Libâneo define profissionalismo como “compromisso com o projeto político democrático, participação na construção coletiva do projeto pedagógico, dedicação ao trabalho de ensinar a todos, domínio da matéria e dos métodos de ensino, respeito à cultura dos alunos, assiduidade, preparação de aulas etc” (Libâneo 90Libâneo, José Carlos. Adeus professor, adeus professora? novas exigências educacionais e profissão docente. São Paulo: Cortez, 1998.).

Já a profissionalidade se refere ao aperfeiçoamento docente na busca de desenvolvimento profissional e pessoal, como a formação continuada ou a busca por ela, estando ligada à ânsia que o professor tem de conhecer, aperfeiçoar-se e ser reconhecido entre os pares e na sociedade. Por sua vez, a profissionalização, de acordo com Nóvoa corresponde à posição dos professores na sociedade perante as políticas públicas que são direcionadas a eles e, com isso, melhoram seus rendimentos e seu estatuto perante a sociedade.

Estes conceitos podem ser aplicados à situação atual dos intérpretes e tradutores de Libras-português, sendo que, o profissionalismo se refere ao processo individual e a questões éticas dos profissionais, como, por exemplo, ser assíduo, respeitar o ambiente de trabalho, preparar-se para as interpretações, ou seja, está no campo individual. A profissionalidade, por outro lado, refere-se às constantes buscas por desenvolvimento, como, por exemplo, formação continuada, algo que é extremamente citado pelos participantes deste estudo.

Por fim, a necessidade de se desenvolver a profissionalização para os intérpretes e tradutores de Libras-português é sentida nas seguintes falas dos participantes: Uma queixa que eu faço é que na educação básica eu me sinto invisível e sinto que os alunos surdos também são. Muitas vezes, os professores entram e saem sem nem falar com a gente (P2); ou: Apesar de trabalhar no ensino superior, é aonde me sinto menos valorizado; ou, ainda: Eu sou mais pessimista porque já vejo a questão da desvalorização (P1).

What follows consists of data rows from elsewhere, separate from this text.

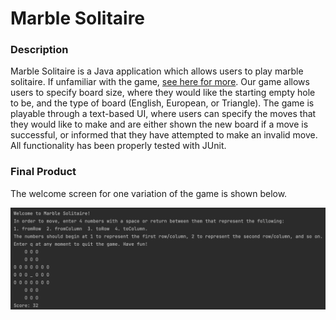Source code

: # **Marble Solitaire**



### **Description** <br>
Marble Solitaire is a Java application which allows users to play marble solitaire. If unfamiliar with the game, [see here for more](https://webgamesonline.com/peg-solitaire/). Our game allows users to specify board size, where they would like the starting empty hole to be, and the type of board (English, European, or Triangle). The game is playable through a text-based UI, where users can specify the moves that they would like to make and are either shown the new board if a move is successful, or informed that they have attempted to make an invalid move. All functionality has been properly tested with JUnit.

### **Final Product** <br>
The welcome screen for one variation of the game is shown below.

![GUI](example.png)


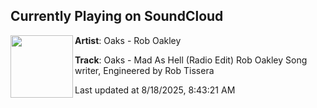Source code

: ## Currently Playing on SoundCloud

[<img align="left" width="100" src="https://i1.sndcdn.com/artworks-5lld0UOqJriToz4t-fGgU9Q-t500x500.png">](https://soundcloud.com/oaks6198/oaks-mad-as-hell-radio-edit-rob-oakley-song-writer-engineered-by-rob-tissera)

**Artist**: Oaks - Rob Oakley 

**Track**: Oaks - Mad As Hell (Radio Edit) Rob Oakley Song writer, Engineered by Rob Tissera

Last updated at 8/18/2025, 8:43:21 AM
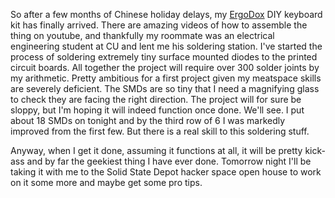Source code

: So after a few months of Chinese holiday delays, my [ErgoDox](https://www.massdrop.com/buy/ergodox) DIY keyboard kit has finally arrived. There are amazing videos of how to assemble the thing on youtube, and thankfully my roommate was an electrical engineering student at CU and lent me his soldering station. I've started the process of soldering extremely tiny surface mounted diodes to the printed circuit boards. All together the project will require over 300 solder joints by my arithmetic. Pretty ambitious for a first project given my meatspace skills are severely deficient. The SMDs are so tiny that I need a magnifying glass to check they are facing the right direction. The project will for sure be sloppy, but I'm hoping it will indeed function once done. We'll see. I put about 18 SMDs on tonight and by the third row of 6 I was markedly improved from the first few. But there is a real skill to this soldering stuff.

Anyway, when I get it done, assuming it functions at all, it will be pretty kick-ass and by far the geekiest thing I have ever done. Tomorrow night I'll be taking it with me to the Solid State Depot hacker space open house to work on it some more and maybe get some pro tips.
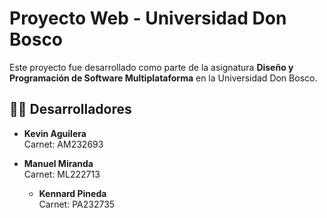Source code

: # Proyecto Web - Universidad Don Bosco

Este proyecto fue desarrollado como parte de la asignatura **Diseño y Programación de Software Multiplataforma** en la Universidad Don Bosco.

## 👨‍💻 Desarrolladores

- **Kevin Aguilera**  
  Carnet: AM232693

- **Manuel Miranda**  
  Carnet: ML222713
  
  - **Kennard Pineda**  
  Carnet: PA232735
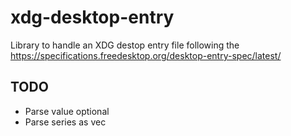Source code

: # xdg-desktop-entry

Library to handle an XDG destop entry file following the
https://specifications.freedesktop.org/desktop-entry-spec/latest/

## TODO

- Parse value optional
- Parse series as vec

Intérpretes e tradutores têm clara percepção de que sua profissão não é devidamente valorizada e reivindicam que seu trabalho seja reconhecido, como se pode ver nas seguintes falas: As pessoas acham que é um bico. Acham que a gente não tem que beber água, ir ao banheiro, então, eu vejo mesmo o lado negativo dessa profissão (P1); ou: Penso que ainda é uma área desvalorizada e, também, é visto como algo dispensável. Interpretamos, às vezes, palestras, por horas sem que nos seja ofertado um copo d’água (P4); ou, ainda: Há muita desvalorização, as pessoas pensam que não somos seres humanos, que não temos nossas necessidades e, também, que não podemos ficar doentes (P18). Sobre o momento atual da profissionalização, P2 acha que os surdos olhavam muito para intérpretes que são filhos de surdo, não como intérprete, mas como um ouvinte que sabe Libras e vai dar um jeito em tudo, enquanto P3 acha que o surdo precisa apoiar mais o intérprete, ficar mais do nosso lado, porque, na maioria das vezes, o surdo não apoia as causas dos intérpretes. Já P3 entende que é a postura do intérprete que tem, agora, que ser diferente: Depois que foi regulamentada, eu acho que a postura do intérprete tem que ser diferente para mostrar ao surdo que aquilo ali também é uma profissão porque até então não era. Por fim, P3 considera que A questão da desvalorização do mercado de trabalho é culpa nossa mesmo, mas que a questão do trabalho assistencialista ainda está muito vinculado à nossa profissão.

Nestas falas fica evidente a ânsia destes profissionais pelo reconhecimento, por parte da sociedade, da profissão de intérpretes e tradutores de Libras-português.

O segundo núcleo de sentido desta categoria remuneração versus assistencialismo diz respeito a uma questão que remonta à origem desta profissão.

A primeira constatação a ser feita é que, apesar da ampliação da oferta de postos de trabalho para estes profissionais, ainda há bastante discrepância de remuneração e de formas de contratação. P1 reclama que A gente tem uma tabela (referindo-se à tabela de honorários Febrapils) que nunca é seguida.; e P2 exemplifica que Já aconteceu, por exemplo, de me pedirem orçamento e eu enviar conforme a tabela Febrapils. Mas, posteriormente, a empresa foi atrás de outra pessoa que cobrou menos da metade do preço. Pior ainda é a constatação feita por P1 de que Nem sempre nosso trabalho é remunerado.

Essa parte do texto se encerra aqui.